Fièrement affiché à la porte du carré des officiers l’ordre du jour n°69 du vice amiral, inspiré par le Guide de la morale, prévient : « Décence : il est interdit de pénétrer les carrés sans culotte.» Autour d’un punch le capitaine raconte des histoires de malins qui riment, de filles et de goélettes et comment il se trouve bien en peine avec celles qui sont à voile. (Parfois même doit-il payer pour les voir à voile, encore que celles à voiles ne soient pas toujours en pile.) Le steward range d’impeccables uniformes aux plis bien vantés : tous ces effets mineurs tant tâtés dans la carré des officiers, c’est vraiment l’équipe des copines (l’équipe pas récente). Ici chaque pote a sa marine. Au demeurant rien que des beaux gosses. Le mousse rêve de servir de guide à toutes ces mâles beautés. Ah ! le prestige de l’uniforme ! Est-ce lui qui fait grimacer quelques passagères quand le skipper recommande aux matelots de ne pas cogner les ponts?
Des dunettes ou prendre le quart
La maitresse du capitaine au long cours fait inspecter la soute sans motif. Seuls des vents hardis peuvent l’affaler sur le môle. Elle jure comme taulière mal aimée, mais ne veut pas choquer l’écoute. L’aviateur appontait en survolant le quai au grand dam du chasseur de mouettes qui encageait sur la grand’ vergue. Pour le bosco, qui a perdu ses godasses dans il ne sait quelle rade, la godille s'est tachée. Les barreurs, qui mouillent des cordes, se font des idées en virant. Ce gabier aime fouiller les quilles, il est chien ! Le marin admire comment les vigies passent dans le nid de pie (double permutation). Au large, le capitaine régate avec des pulls et prend le vent comme un ami, car, quand les voiles faseyent, les pans glandouillent.
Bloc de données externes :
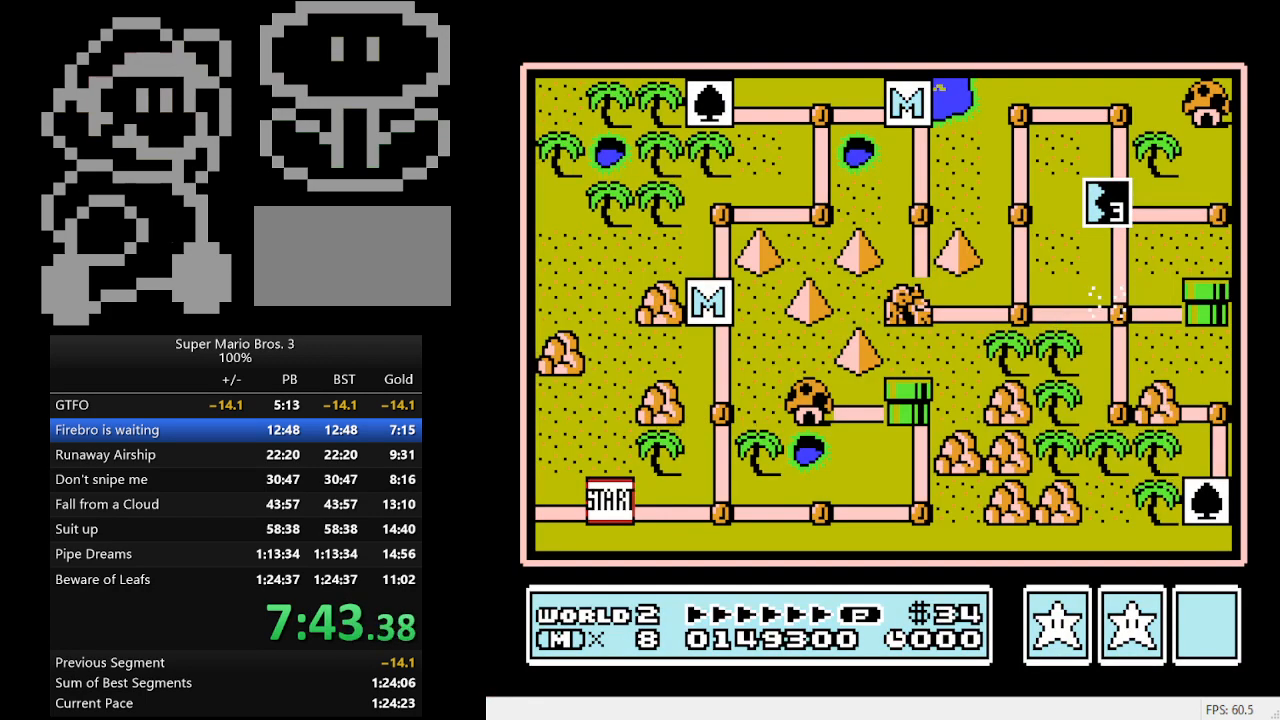
{"buttons": ["DPAD_UP"], "events": []}
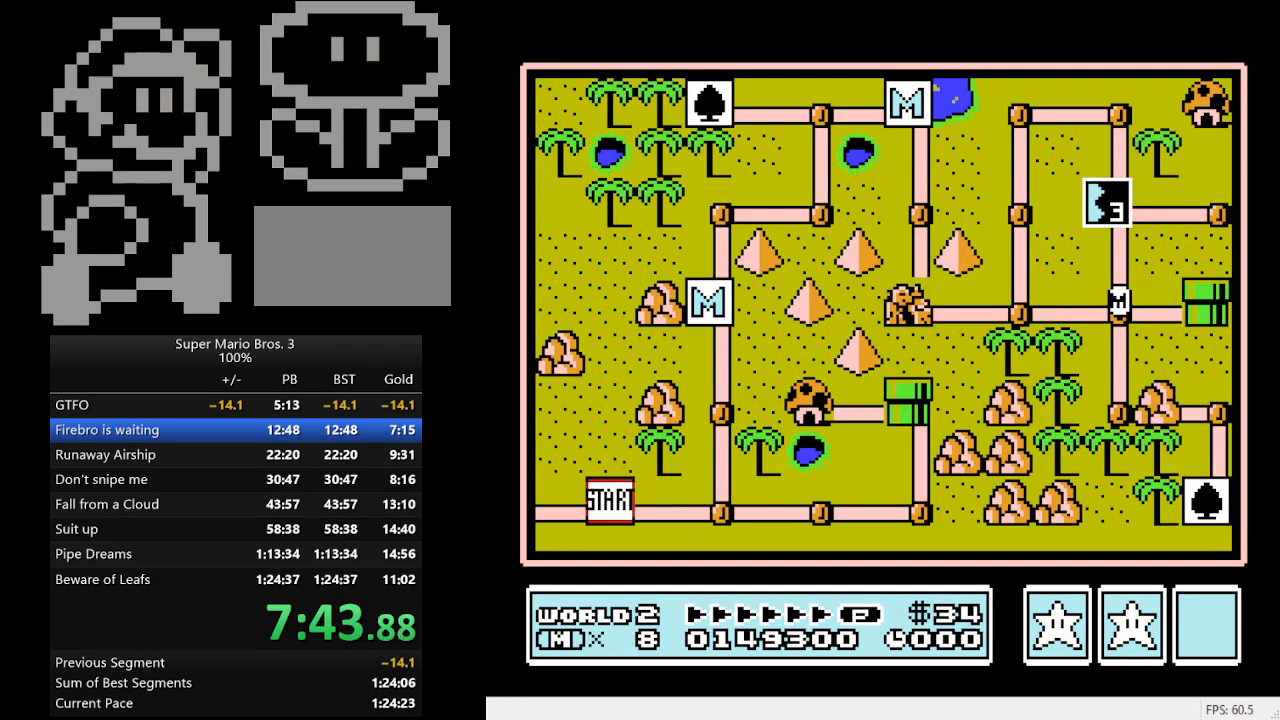
{"buttons": ["DPAD_UP"], "events": []}
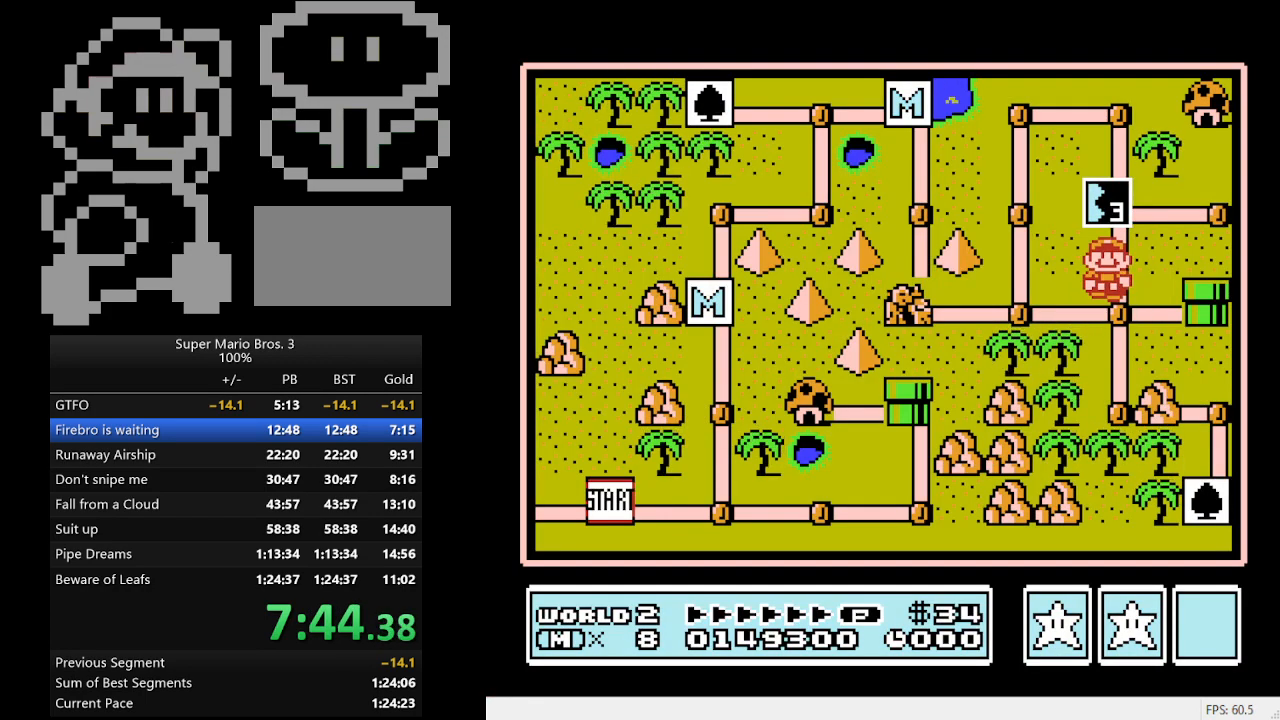
{"buttons": [], "events": [[233, "A", "down"], [233, "DPAD_UP", "up"], [500, "A", "up"]]}
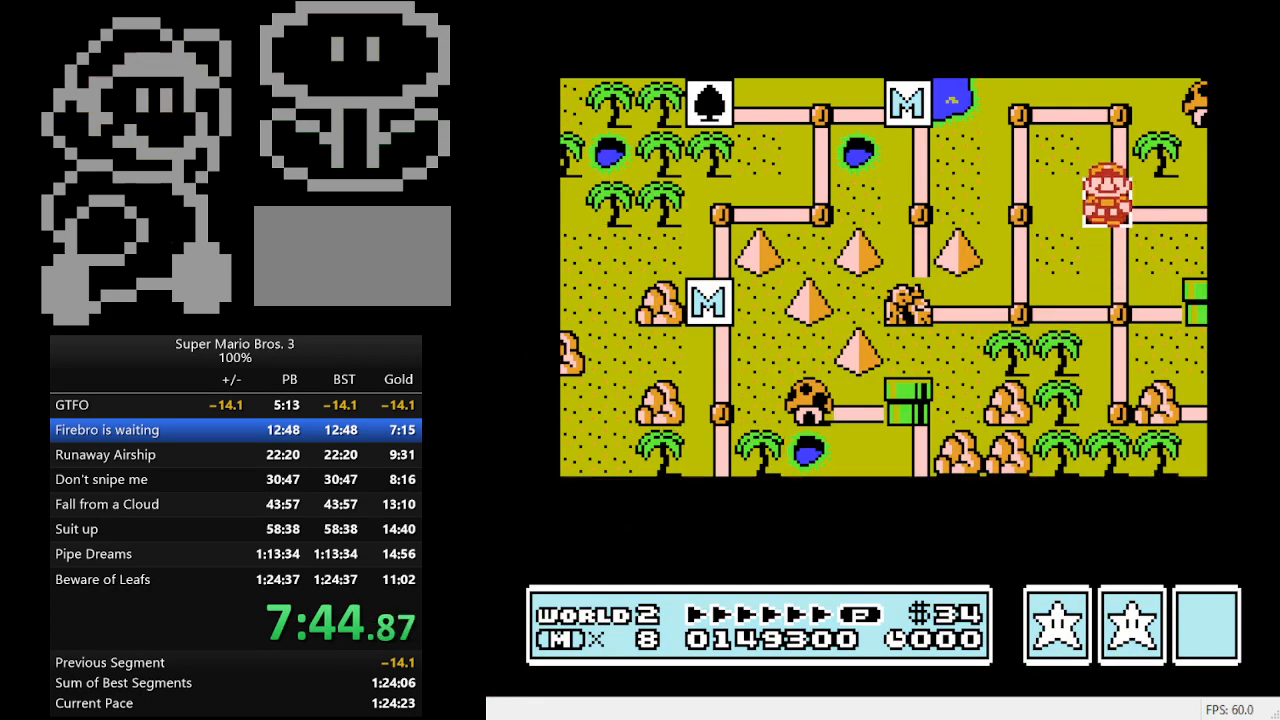
{"buttons": ["B", "DPAD_RIGHT"], "events": [[233, "DPAD_RIGHT", "down"], [300, "B", "down"]]}
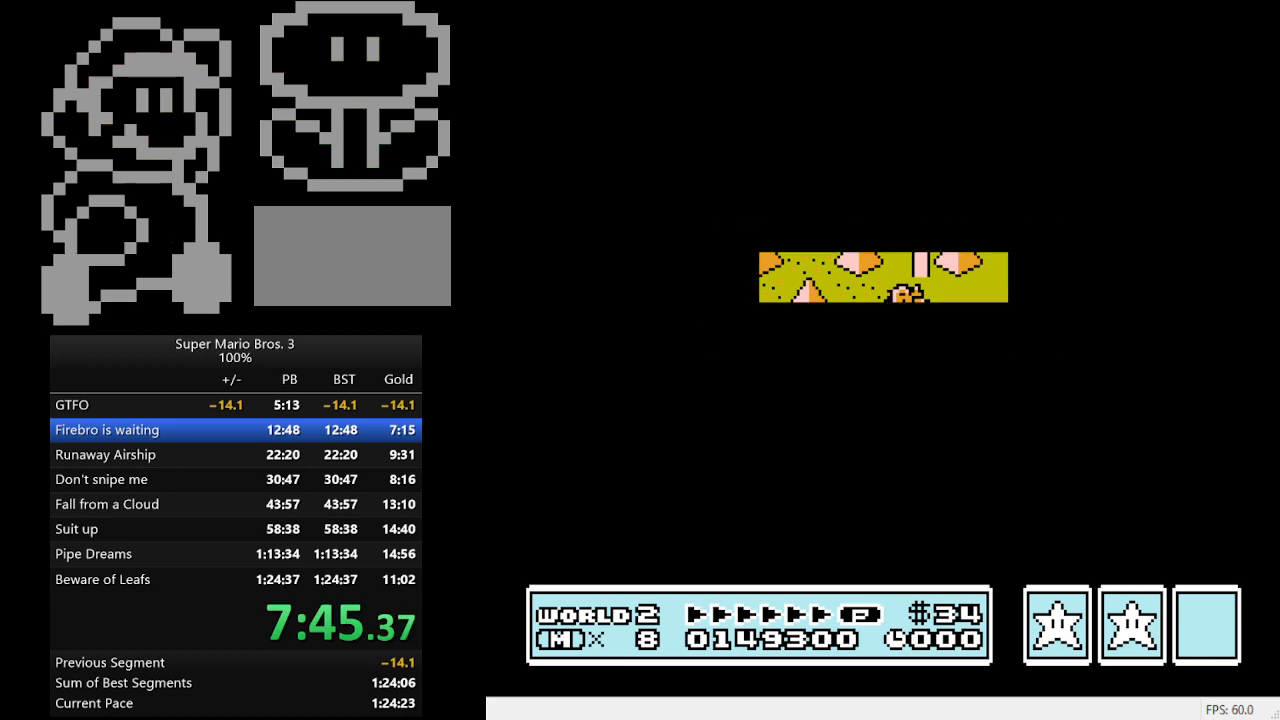
{"buttons": ["B", "DPAD_RIGHT"], "events": []}
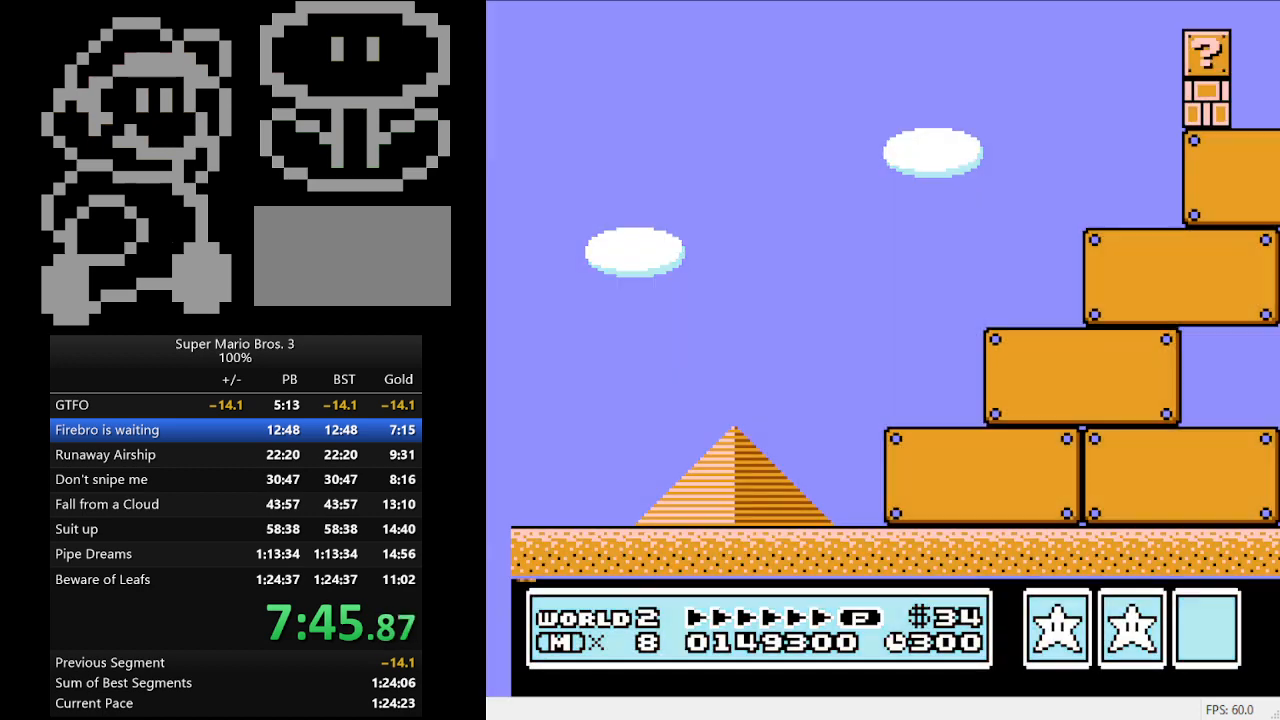
{"buttons": ["B", "DPAD_RIGHT"], "events": []}
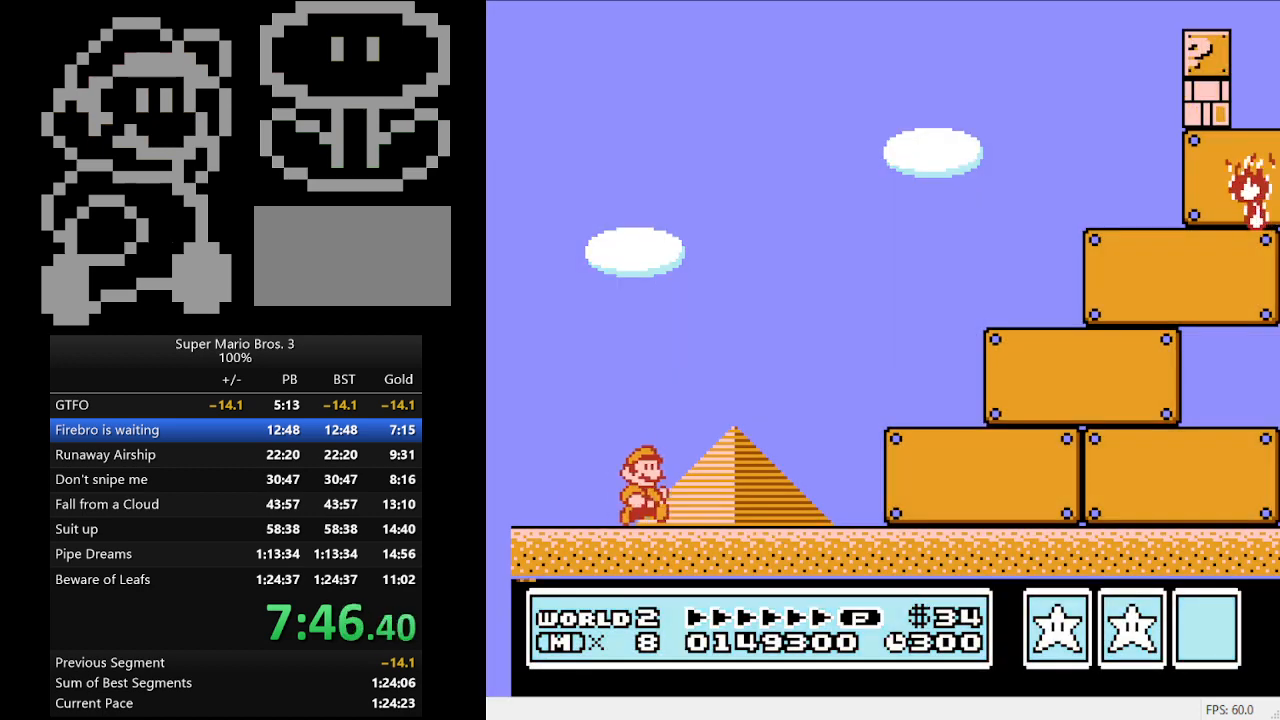
{"buttons": ["B", "DPAD_RIGHT"], "events": []}
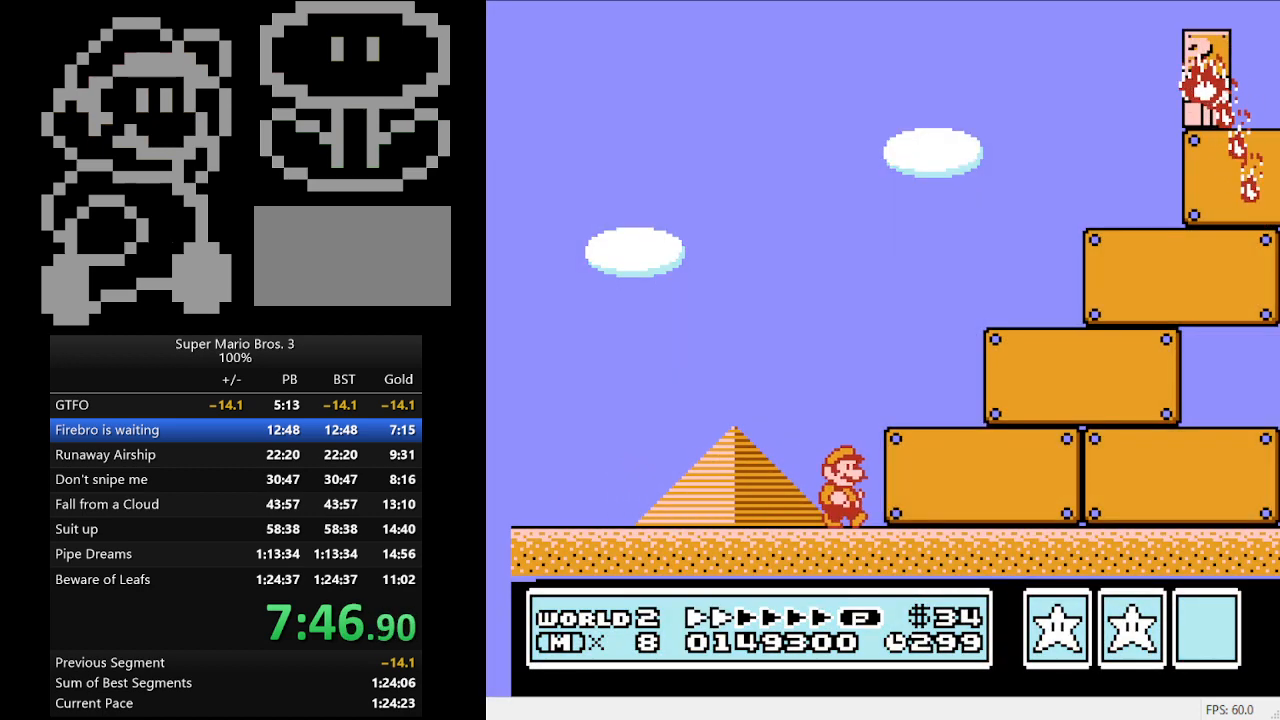
{"buttons": ["B", "DPAD_RIGHT"], "events": []}
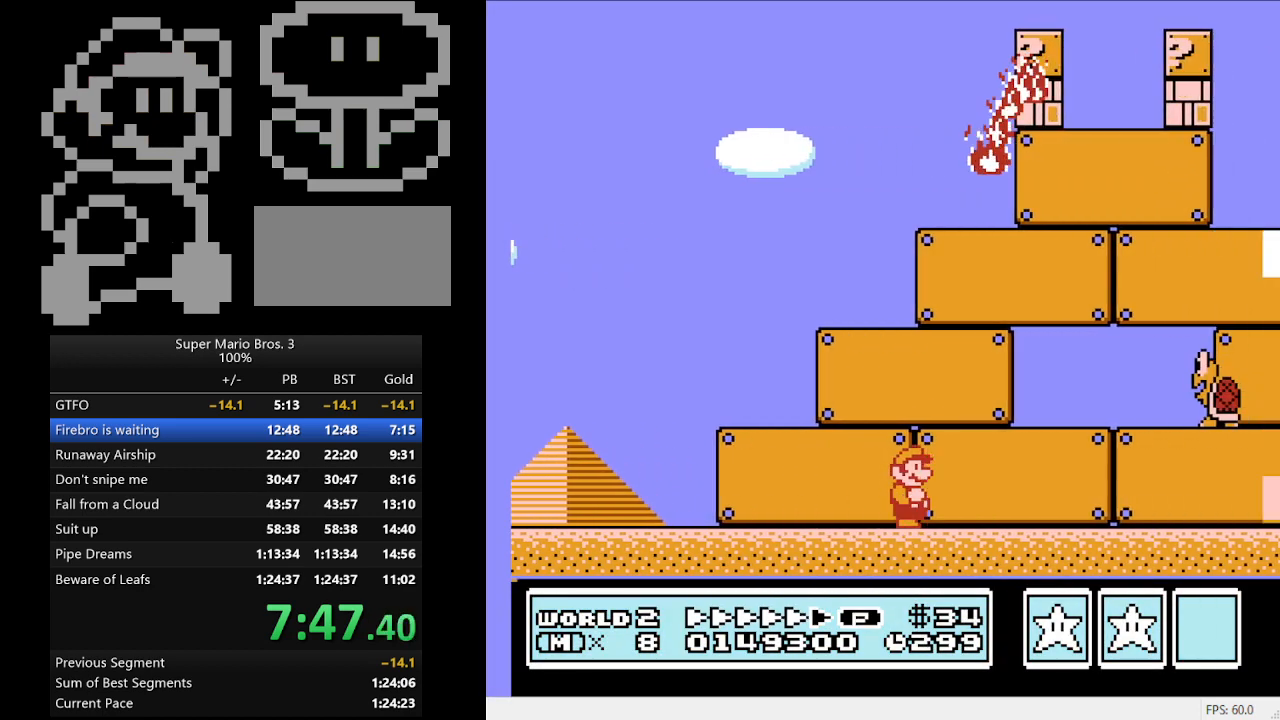
{"buttons": ["B", "DPAD_RIGHT"], "events": []}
Mais toujours reste à l’honneur la fière devise de la Royale : «Marine est à la peine.» ou, comme l’on dit du côté des humanitaires : «Marine pour la paix.» En montant, la marée bouscule l’assiette du navire, succombe à son vœu et l’initie au pilotage. La marieuse recommande de ne pas approcher la Chine.
Sur la plage arrière le gabier s’est tordu la pelle en jouant avec une gamine. Gamine, c’est vite dit ! Elle préfère déjà la marine à la pelle.
Le second encalminé après une mauvaise chute.
Le capitaine mate la flotte, mais qu’a-t-il ramé au milieu de la flotte ? :
- Hardi ! Nous ne sommes point ici abord du Clem., craignant encore le vol de l’amiante !
Des fonds curieux
Le gredin ressemble à un lard trop gras pour assurer l'embossage.
Les plongeuses font palmer leurs potes et s’élancent vers des fonds curieux. Le pilotin breton porte son bob à la manière des gens aisés. Le bosco, toujours disponible pour vérifier la vigueur d'un ris, encourageait le mousse : « allez mon vieux cageot, vas-tu l’apiquer c’te vergue ! Ou ça te nuit ? Droit dans l’écubier comme disait le gars !» Le second embraque, tout en haut, comme un homard.
- Embraquer au su de tous, ricane le corvettard, c’est surement faire raidir un cordage.
Ce drôle de coco est bien maladroit en manipulant les guindes mais s'applique volontiers à rincer les mats.